Scammers utilise viral TikTok material to easily rig YouTube Shorts, swindling both creators and users.

 

Scammers are taking full advantage of the debut of Google's new TikTok competitor, YouTube Shorts, which has proven to be an excellent platform for feeding stolen content to billions of engaged viewers. Researchers have cautioned that this content is being exploited to conduct rackets such as advertising adult dating websites, hustling diet pills, and selling marked-up commodities. Although YouTube Shorts is still in beta, scammers have had plenty of time to shift their best TikTok-tested flimflams over to the Google cosmos, which is already populated by billions of viewers. 
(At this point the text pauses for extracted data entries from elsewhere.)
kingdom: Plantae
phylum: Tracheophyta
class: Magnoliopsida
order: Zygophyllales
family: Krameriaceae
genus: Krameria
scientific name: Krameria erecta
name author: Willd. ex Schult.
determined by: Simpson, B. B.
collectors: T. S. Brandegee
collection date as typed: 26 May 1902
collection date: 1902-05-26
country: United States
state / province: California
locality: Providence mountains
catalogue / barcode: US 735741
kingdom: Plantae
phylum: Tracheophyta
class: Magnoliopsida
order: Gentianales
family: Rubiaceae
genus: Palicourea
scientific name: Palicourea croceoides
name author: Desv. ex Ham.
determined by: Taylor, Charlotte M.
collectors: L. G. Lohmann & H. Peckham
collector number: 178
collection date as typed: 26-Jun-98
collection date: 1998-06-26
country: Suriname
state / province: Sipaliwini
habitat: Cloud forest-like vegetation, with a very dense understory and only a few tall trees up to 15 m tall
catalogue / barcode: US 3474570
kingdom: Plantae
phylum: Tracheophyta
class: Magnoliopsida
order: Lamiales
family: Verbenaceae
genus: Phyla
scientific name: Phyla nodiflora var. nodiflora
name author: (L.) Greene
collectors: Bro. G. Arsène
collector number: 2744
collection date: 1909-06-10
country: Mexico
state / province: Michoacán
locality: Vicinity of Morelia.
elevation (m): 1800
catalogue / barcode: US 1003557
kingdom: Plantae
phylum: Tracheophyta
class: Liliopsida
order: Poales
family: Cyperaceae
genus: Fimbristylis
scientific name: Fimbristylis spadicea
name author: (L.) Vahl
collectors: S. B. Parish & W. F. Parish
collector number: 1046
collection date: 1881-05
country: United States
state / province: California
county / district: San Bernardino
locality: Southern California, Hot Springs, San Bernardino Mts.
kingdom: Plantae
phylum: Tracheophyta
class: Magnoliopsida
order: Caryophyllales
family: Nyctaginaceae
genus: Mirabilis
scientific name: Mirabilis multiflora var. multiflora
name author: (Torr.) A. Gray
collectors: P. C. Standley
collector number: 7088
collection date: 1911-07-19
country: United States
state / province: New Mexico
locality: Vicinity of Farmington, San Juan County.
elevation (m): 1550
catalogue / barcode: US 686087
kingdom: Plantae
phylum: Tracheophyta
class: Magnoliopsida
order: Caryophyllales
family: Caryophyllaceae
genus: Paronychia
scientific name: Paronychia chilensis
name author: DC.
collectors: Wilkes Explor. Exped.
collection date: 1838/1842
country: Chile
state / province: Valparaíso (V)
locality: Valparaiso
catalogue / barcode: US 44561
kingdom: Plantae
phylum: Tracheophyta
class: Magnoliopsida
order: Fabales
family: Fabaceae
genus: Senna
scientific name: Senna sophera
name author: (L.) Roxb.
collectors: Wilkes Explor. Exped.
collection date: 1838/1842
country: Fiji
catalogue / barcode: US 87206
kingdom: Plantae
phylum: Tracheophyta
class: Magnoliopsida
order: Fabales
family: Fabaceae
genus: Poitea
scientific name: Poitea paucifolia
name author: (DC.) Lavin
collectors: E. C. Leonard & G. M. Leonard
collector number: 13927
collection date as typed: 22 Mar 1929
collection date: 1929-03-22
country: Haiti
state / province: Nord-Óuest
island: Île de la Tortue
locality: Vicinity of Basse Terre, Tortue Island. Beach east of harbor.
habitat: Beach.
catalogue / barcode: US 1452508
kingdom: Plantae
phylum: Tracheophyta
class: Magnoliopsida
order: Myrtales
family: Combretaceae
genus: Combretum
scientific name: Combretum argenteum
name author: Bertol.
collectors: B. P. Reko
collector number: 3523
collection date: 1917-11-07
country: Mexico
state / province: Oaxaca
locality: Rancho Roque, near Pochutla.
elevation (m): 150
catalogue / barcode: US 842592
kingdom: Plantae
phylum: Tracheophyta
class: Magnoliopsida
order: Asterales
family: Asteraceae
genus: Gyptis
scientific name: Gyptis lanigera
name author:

Satnam Narang, a Tenable analyst, has been analyzing social media for over a decade and discovered that scammers are having great success stealing TikTok's most viral videos and exploiting them on YouTube Shorts to get viewers to click on a variety of sites and links. Narang examined 50 distinct YouTube channels and discovered that, as of December, they had accumulated 3.2 billion views across at least 38,293 videos stolen from TikTok creators. He stated that the YouTube channels had over 3 million subscribers. 

The most common type of fraud Narang discovered was the use of extremely popular TikTok videos, especially challenges showing gorgeous women, to serve links to adult dating sites that run affiliate programmes that pay for clicks.

These websites pay affiliates on a cost per action (CPA) or cost per lead (CPL) basis to incentivize them. Scammers, on the other hand, have started taking advantage of these affiliate offers to gain cash by duping users of social media networks. Scammers only need to persuade consumers to visit these adult dating websites and sign up with an email address, whether valid or not. When a visitor to an adult dating website becomes a registered user, the fraudster is able to get anywhere from $2–$4 for the successful CPL conversion. 

“While adult-dating scams proliferate across many platforms, the introduction of YouTube Shorts, with its enormous potential reach and built-in audience, is fertile ground that will only serve to help these scams become even more widespread,” Narang explained. “This trend is alarming because of how successful these tactics have become so quickly on YouTube Shorts, based on the volume of video views and subscribers on these fake channels promoting stolen content.” 

Viewers of YouTube Shorts were also offered advertisements with viral TikTok exercise videos for trending products, such as the pants dubbed "the leggings" on social media. The famous leggings, with a seam across the back to improve even the flattest posterior, were being offered on YouTube Shorts at a markup by scammers expecting the new breed of customers wouldn't notice the padded price, Narang discovered.